When questioned by Workers’ Party MP Sylvia Lim why Singapore is not able to extradite Stanchart robber David Roach from Thailand, Senior Minister of State for Law Indranee Rajah evaded the question saying that the Singapore government is “working on it”:
“At present, Singapore is actively engaged in negotiations. Like many other ASEAN partners, we are hopeful that work on this instrument will be concluded as soon as possible.”
Minister Indranee Rajah unwittingly revealed the poor diplomatic relationship of Singapore with ASEAN countries, saying that Singapore has only extradition treaties with Malaysia and Brunei. The PAP Minister also blamed Indonesia for not signing the extradition treaty with Singapore:
“While there remains no ASEAN-wide initiative for the mutual recognition of arrest warrants, Singapore has special extradition arrangements with Malaysia and Brunei.

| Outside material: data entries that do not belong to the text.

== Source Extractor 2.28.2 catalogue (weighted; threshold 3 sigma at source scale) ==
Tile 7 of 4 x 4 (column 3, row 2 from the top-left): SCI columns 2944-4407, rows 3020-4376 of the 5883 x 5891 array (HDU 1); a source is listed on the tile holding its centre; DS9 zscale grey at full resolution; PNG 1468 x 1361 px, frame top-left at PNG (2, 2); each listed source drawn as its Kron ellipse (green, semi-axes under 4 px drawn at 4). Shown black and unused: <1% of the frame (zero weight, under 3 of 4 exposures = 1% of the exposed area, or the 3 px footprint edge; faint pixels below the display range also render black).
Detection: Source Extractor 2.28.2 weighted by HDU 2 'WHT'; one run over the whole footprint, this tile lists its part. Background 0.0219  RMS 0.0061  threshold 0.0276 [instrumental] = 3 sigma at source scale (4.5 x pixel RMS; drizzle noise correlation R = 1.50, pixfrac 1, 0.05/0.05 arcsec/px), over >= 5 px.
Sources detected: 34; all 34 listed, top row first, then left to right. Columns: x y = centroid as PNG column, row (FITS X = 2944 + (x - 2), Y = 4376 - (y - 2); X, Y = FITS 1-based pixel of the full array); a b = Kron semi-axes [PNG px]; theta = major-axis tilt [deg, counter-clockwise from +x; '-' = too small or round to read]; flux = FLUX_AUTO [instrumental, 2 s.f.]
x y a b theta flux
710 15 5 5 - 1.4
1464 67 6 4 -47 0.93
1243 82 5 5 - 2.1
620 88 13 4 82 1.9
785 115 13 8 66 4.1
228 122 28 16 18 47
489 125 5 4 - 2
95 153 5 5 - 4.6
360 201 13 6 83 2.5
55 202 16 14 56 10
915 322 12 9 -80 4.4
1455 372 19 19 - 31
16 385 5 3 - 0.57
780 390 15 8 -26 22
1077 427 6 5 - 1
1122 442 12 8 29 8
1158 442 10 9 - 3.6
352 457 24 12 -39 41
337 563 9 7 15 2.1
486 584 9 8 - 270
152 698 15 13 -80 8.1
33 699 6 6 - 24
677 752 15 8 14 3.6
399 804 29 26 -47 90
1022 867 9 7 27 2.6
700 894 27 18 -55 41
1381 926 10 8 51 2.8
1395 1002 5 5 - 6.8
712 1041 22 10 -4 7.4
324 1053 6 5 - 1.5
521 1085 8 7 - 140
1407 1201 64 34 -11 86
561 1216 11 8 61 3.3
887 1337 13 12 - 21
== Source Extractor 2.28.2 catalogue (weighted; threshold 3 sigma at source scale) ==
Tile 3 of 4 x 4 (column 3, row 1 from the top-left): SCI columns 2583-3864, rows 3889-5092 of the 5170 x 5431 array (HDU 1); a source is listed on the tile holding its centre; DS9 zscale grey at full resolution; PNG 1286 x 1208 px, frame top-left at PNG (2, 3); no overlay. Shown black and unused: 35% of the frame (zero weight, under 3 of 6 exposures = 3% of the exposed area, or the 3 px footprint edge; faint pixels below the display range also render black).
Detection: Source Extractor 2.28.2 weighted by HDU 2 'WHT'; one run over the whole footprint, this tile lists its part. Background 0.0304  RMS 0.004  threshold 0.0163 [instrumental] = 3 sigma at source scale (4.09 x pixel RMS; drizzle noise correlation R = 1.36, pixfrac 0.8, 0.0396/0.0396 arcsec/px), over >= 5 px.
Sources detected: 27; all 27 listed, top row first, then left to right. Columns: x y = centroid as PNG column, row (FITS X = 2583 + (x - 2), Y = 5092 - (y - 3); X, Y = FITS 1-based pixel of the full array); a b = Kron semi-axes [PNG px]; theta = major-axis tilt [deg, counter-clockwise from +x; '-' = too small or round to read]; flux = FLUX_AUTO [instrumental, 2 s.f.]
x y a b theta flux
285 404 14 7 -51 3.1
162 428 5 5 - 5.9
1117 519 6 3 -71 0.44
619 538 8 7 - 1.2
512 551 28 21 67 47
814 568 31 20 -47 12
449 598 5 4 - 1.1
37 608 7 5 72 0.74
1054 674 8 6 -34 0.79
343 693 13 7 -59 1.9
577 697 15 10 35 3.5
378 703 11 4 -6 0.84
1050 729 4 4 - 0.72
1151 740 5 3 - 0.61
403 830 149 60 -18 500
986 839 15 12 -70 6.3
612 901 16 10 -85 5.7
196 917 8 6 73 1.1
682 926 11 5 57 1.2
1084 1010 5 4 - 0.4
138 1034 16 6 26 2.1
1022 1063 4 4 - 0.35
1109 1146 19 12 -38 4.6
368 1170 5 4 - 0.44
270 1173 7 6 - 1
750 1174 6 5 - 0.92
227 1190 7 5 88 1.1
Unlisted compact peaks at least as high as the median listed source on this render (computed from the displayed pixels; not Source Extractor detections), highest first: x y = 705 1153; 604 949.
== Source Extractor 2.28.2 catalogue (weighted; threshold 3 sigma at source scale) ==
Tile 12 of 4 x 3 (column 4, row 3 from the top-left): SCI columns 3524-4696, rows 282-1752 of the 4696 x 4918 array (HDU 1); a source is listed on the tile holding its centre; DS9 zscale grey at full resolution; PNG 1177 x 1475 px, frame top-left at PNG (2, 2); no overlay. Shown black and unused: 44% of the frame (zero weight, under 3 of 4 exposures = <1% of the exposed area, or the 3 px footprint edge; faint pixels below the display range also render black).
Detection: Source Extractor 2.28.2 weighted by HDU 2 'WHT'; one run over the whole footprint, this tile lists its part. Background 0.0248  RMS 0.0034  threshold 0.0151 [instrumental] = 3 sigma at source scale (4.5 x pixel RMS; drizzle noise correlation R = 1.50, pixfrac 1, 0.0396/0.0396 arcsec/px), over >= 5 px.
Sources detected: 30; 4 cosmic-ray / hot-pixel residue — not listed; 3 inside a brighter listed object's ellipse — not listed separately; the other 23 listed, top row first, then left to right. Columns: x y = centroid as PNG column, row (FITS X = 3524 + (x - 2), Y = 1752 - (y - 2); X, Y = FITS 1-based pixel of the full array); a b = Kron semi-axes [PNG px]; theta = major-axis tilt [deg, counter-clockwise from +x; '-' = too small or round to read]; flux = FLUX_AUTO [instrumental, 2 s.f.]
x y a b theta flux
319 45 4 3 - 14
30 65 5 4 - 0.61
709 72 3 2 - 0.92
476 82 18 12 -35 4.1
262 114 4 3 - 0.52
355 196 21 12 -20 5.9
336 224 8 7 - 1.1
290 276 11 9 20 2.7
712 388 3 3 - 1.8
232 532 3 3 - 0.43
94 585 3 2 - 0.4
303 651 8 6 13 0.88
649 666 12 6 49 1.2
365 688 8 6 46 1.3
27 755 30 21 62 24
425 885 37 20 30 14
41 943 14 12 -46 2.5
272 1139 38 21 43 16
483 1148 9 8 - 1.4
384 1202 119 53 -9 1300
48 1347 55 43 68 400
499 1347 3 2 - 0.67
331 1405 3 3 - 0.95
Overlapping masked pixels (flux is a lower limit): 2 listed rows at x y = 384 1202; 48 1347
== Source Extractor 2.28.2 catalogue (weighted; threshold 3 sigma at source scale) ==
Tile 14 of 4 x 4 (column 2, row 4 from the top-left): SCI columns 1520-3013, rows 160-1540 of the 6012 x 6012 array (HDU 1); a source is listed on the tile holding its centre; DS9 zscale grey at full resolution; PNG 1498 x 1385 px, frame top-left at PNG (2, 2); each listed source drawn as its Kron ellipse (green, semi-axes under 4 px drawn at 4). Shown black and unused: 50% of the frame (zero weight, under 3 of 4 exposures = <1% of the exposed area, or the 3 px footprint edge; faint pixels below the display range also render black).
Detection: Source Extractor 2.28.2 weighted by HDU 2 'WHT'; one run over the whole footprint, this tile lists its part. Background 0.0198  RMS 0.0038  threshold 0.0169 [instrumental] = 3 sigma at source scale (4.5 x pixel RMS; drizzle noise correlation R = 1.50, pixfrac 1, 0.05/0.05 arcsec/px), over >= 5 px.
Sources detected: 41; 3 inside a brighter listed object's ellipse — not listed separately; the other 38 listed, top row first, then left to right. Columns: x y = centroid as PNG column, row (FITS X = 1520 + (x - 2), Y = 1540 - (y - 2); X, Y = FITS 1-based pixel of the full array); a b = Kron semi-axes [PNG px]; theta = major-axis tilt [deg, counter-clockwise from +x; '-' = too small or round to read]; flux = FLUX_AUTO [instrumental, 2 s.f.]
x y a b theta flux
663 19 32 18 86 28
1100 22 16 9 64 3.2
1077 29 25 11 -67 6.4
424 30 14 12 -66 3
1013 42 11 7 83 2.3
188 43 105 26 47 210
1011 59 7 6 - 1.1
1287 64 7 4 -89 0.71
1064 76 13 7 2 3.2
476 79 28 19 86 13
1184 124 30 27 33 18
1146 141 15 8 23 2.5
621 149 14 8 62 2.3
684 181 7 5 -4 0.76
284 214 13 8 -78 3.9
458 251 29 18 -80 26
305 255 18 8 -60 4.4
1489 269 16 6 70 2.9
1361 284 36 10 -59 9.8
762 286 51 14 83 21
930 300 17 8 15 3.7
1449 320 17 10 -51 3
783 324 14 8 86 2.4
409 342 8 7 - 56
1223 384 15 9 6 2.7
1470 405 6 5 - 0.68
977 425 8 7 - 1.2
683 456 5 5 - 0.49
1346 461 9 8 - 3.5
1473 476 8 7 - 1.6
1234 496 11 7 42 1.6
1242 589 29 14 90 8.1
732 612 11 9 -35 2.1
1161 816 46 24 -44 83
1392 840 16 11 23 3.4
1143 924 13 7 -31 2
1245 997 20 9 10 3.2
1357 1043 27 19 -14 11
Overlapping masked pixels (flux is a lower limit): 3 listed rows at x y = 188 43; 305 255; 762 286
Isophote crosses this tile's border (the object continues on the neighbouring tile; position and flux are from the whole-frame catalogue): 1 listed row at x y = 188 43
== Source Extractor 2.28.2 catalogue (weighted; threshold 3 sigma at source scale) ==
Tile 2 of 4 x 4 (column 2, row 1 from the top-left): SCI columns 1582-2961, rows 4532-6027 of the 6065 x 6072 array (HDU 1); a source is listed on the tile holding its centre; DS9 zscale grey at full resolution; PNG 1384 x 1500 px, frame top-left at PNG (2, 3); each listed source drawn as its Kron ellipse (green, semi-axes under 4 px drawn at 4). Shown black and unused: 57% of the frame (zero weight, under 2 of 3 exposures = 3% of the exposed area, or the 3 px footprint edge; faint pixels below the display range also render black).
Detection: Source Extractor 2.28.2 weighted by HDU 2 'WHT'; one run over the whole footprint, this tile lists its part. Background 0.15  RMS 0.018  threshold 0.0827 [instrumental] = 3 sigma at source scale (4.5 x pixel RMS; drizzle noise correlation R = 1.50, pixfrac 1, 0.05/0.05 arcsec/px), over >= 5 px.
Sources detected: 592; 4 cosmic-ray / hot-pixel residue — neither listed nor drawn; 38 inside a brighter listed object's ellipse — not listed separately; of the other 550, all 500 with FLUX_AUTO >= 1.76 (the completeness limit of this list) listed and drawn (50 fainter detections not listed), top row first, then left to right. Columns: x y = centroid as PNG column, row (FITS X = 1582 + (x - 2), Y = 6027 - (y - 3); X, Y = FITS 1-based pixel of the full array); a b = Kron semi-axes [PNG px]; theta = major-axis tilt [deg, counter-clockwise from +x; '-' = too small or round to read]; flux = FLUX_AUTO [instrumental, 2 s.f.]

This is down to the countries’ common law tradition and close relationship, and allows for the swift surrender of fugitives based on the recognition of arrest warrants. In addition, Singapore has signed an extradition treaty with Indonesia, which has yet to ratify the agreement.”
In the Stanchart robbery case, Thailand captured the Singapore robber who fled the country and refused to extradite him to Singapore, choosing to send him back to Canada.
The PAP Minister then defended Singapore’s poor diplomatic relations with ASEAN countries:
“But when it comes to expanding its extradition network, it is not a matter of numbers alone. Considerations include whether such an arrangement would be mutually beneficial for Singapore and the other country, and whether divergence in legal systems and procedures can be rationalised. Furthermore, extradition is a resource intensive process that can place a significant burden on our government agencies and judicial system. More importantly, an extradition arrangement, without adequate protections, carries risks to people in Singapore, including our citizens.”